Extracted page text data
══════
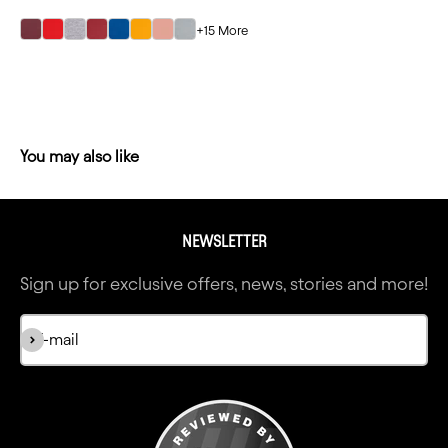
+15 More
select Maroon color option
select Red color option
select Heather Gray color option
select Cardinal color option
select Royal color option
select Gold color option
select Desert Pink color option
select Light Gray color option
NEWSLETTER
Sign up for exclusive offers, news, stories and more!
Subscribe
E-mail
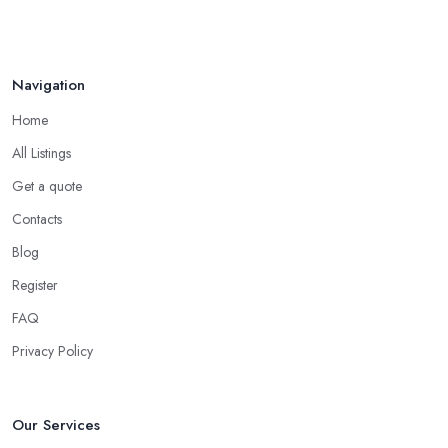
Totton
, it is important to assume the lifestyle of your household
and what will fit the best your needs, requirements, desires. Every
household is different, some have young children crawling on
Navigation
the floor or learning how to walk, others have pets at home, etc.
Home
So while you are at the carpet shop in Totton, make sure to
consider all these specific factors that should affect your final
All Listings
decision. Let the carpet shop in Totton also help you make the
Get a quote
right decision. A good and reliable
carpet shop in Totton
Contacts
will usually ask about the circumstances at your household in
order to be able to recommend the best carpet for your lifestyle.
Blog
Just like every good carpet shop in Totton would know, the carpet
Register
we want is not always the carpet we want, but functionality comes
FAQ
first.
Privacy Policy
Our Services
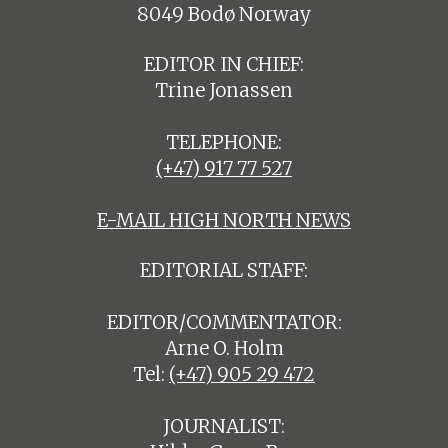
8049 Bodø Norway
EDITOR IN CHIEF:
Trine Jonassen
TELEPHONE:
(+47) 917 77 527
E-MAIL HIGH NORTH NEWS
EDITORIAL STAFF:
EDITOR/COMMENTATOR:
Arne O. Holm
Tel:
(+47) 905 29 472
JOURNALIST:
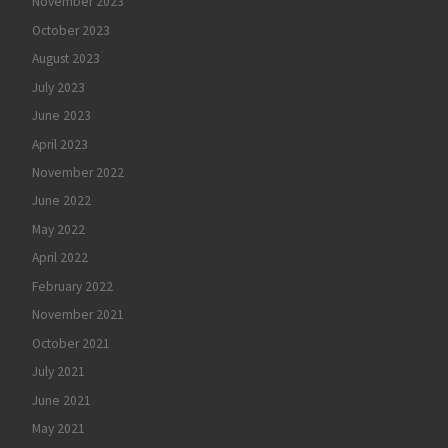
November 2023
October 2023
August 2023
July 2023
June 2023
April 2023
November 2022
June 2022
May 2022
April 2022
February 2022
November 2021
October 2021
July 2021
June 2021
May 2021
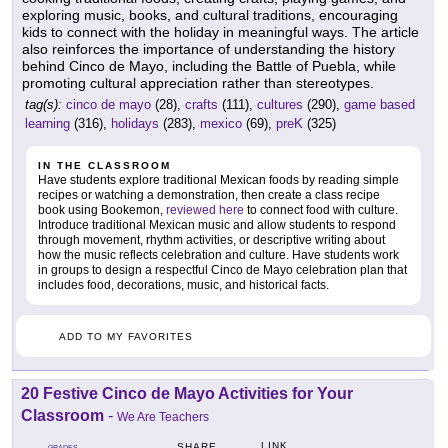
exploring music, books, and cultural traditions, encouraging
kids to connect with the holiday in meaningful ways. The article
also reinforces the importance of understanding the history
behind Cinco de Mayo, including the Battle of Puebla, while
promoting cultural appreciation rather than stereotypes.
tag(s):
cinco de mayo
(28),
crafts
(111),
cultures
(290),
game based
learning
(316),
holidays
(283),
mexico
(69),
preK
(325)
IN THE CLASSROOM
Have students explore traditional Mexican foods by reading simple
recipes or watching a demonstration, then create a class recipe
book using Bookemon,
reviewed here
to connect food with culture.
Introduce traditional Mexican music and allow students to respond
through movement, rhythm activities, or descriptive writing about
how the music reflects celebration and culture. Have students work
in groups to design a respectful Cinco de Mayo celebration plan that
includes food, decorations, music, and historical facts.
ADD TO MY FAVORITES
20 Festive Cinco de Mayo Activities for Your
Classroom
-
We Are Teachers
LINK
SHARE
GRADES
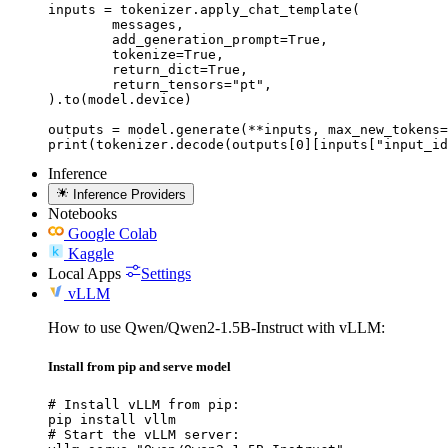
inputs = tokenizer.apply_chat_template(

	messages,

	add_generation_prompt=True,

	tokenize=True,

	return_dict=True,

	return_tensors="pt",

).to(model.device)

outputs = model.generate(**inputs, max_new_tokens=
print(tokenizer.decode(outputs[0][inputs["input_id
Inference
Inference Providers
Notebooks
Google Colab
Kaggle
Local Apps
Settings
vLLM
How to use Qwen/Qwen2-1.5B-Instruct with vLLM:
Install from pip and serve model
# Install vLLM from pip:

pip install vllm

# Start the vLLM server:
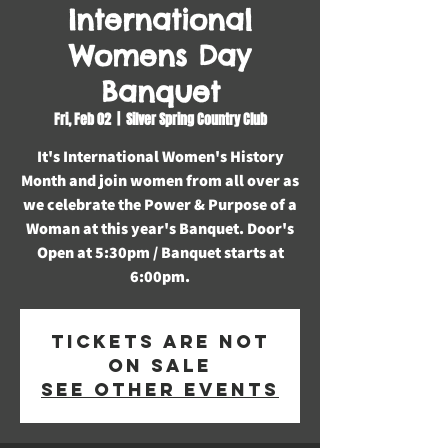
International
Womens Day
Banquet
Fri, Feb 02
  |  
Silver Spring Country Club
It's International Women's History
Month and join women from all over as
we celebrate the Power & Purpose of a
Woman at this year's Banquet. Door's
Open at 5:30pm / Banquet starts at
6:00pm.
Tickets are not
on sale
See other events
══════
A word-for-word reproduction is needed of the lines above from the line containing "Install from pip and serve model" through the line containing "we celebrate the Power & Purpose of a", with both ends kept and no pictures.

Install from pip and serve model
# Install vLLM from pip:

pip install vllm

# Start the vLLM server:
International
Womens Day
Banquet
Fri, Feb 02
  |  
Silver Spring Country Club
It's International Women's History
Month and join women from all over as
we celebrate the Power & Purpose of a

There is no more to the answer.